Document segment:
──────────────────────────────
‘You can’t stop me’: Militant, Momentum, and the new entryism

Last month, I came out to my friends as a non-supporter of Jeremy Corbyn, the leader of the Labour Party. Since that time, I’ve been public about it in my own small way. It took me a while to admit that my party was led by someone who did not have its voters’ interests at heart, but the key moment came when I was delivering leaflets for the Labour Party’s In for Britain campaign and I ended up talking to a man who had voted both for the Labour Party under Tony Blair and for the Conservative Party under David Cameron. A man – in case this isn’t obvious – from outside my middle class bubble in which people will express solidarity with Jeremy Corbyn even while being unsure that they really agree with him, and in which there are probably more anarchists than conservatives. I picked up that he wanted a Labour Party that he could vote for again. For Jeremy Corbyn, he had two devastating words: ‘Student politics.’ Those words stuck with me.

It wasn’t just that he was a swing voter in a marginal constituency, and therefore exactly the kind of person that Labour needs to be reaching out to if it ever wants to be in government again (if it ever wants to be in government again… a point that I’ll return to).

It was that he was right – and I knew it.
──────────────────────────────
Problems to work on:
- A) List every person the Labour Party article names in full.
- B) Rewrite the Labour Party article from "It wasn’t just" up to and including "and I knew it.", putting "floating voter" in place of "swing voter".

Material supplied:
──────────────────────────────
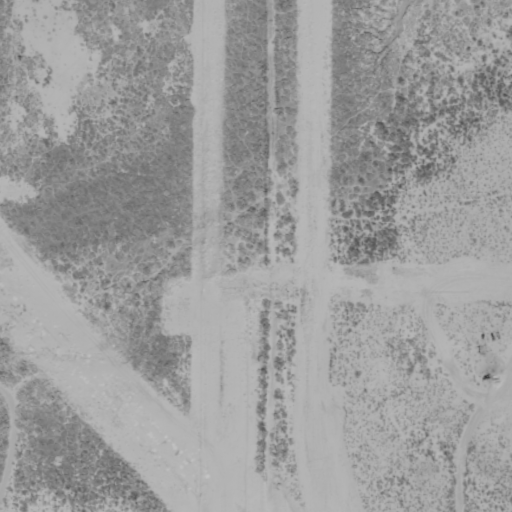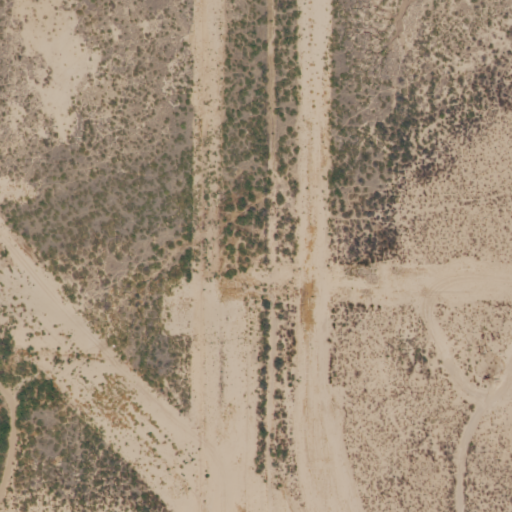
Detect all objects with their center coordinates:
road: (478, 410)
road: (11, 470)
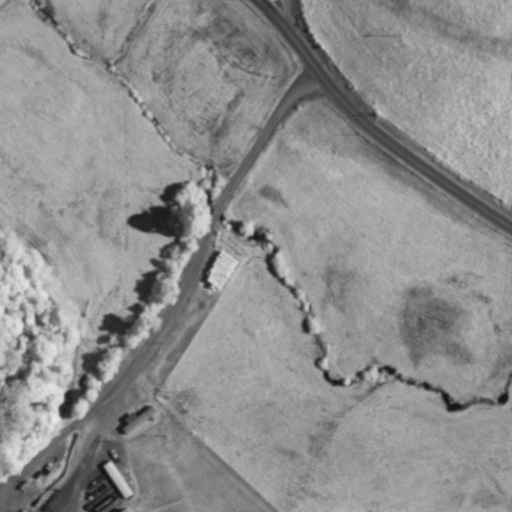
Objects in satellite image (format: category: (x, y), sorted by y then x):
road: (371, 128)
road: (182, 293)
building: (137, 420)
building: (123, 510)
──────────────────────────────
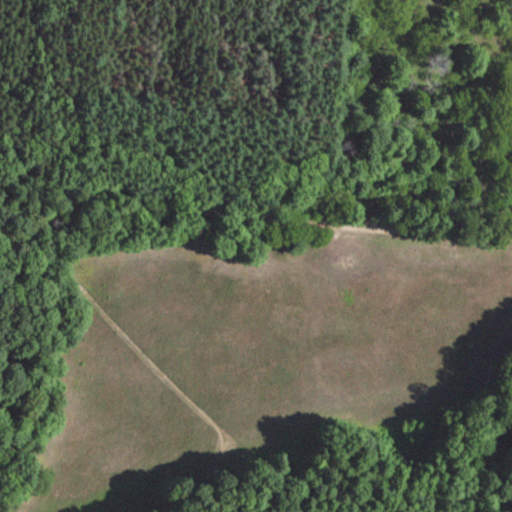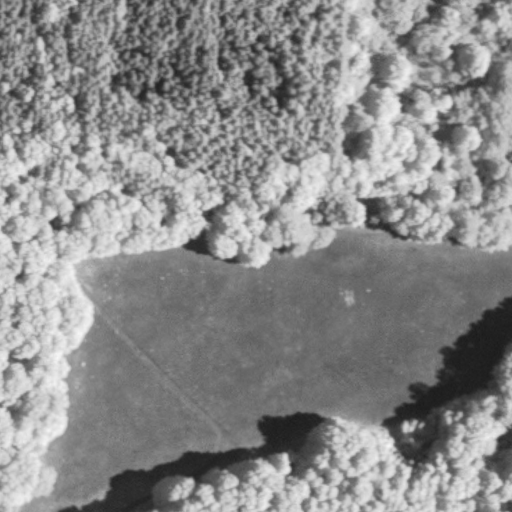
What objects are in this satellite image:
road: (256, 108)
──────────────────────────────
Solutions to the problems:
- A) Jeremy Corbyn, Tony Blair, David Cameron

- B)
It wasn’t just that he was a floating voter in a marginal constituency, and therefore exactly the kind of person that Labour needs to be reaching out to if it ever wants to be in government again (if it ever wants to be in government again… a point that I’ll return to).

It was that he was right – and I knew it.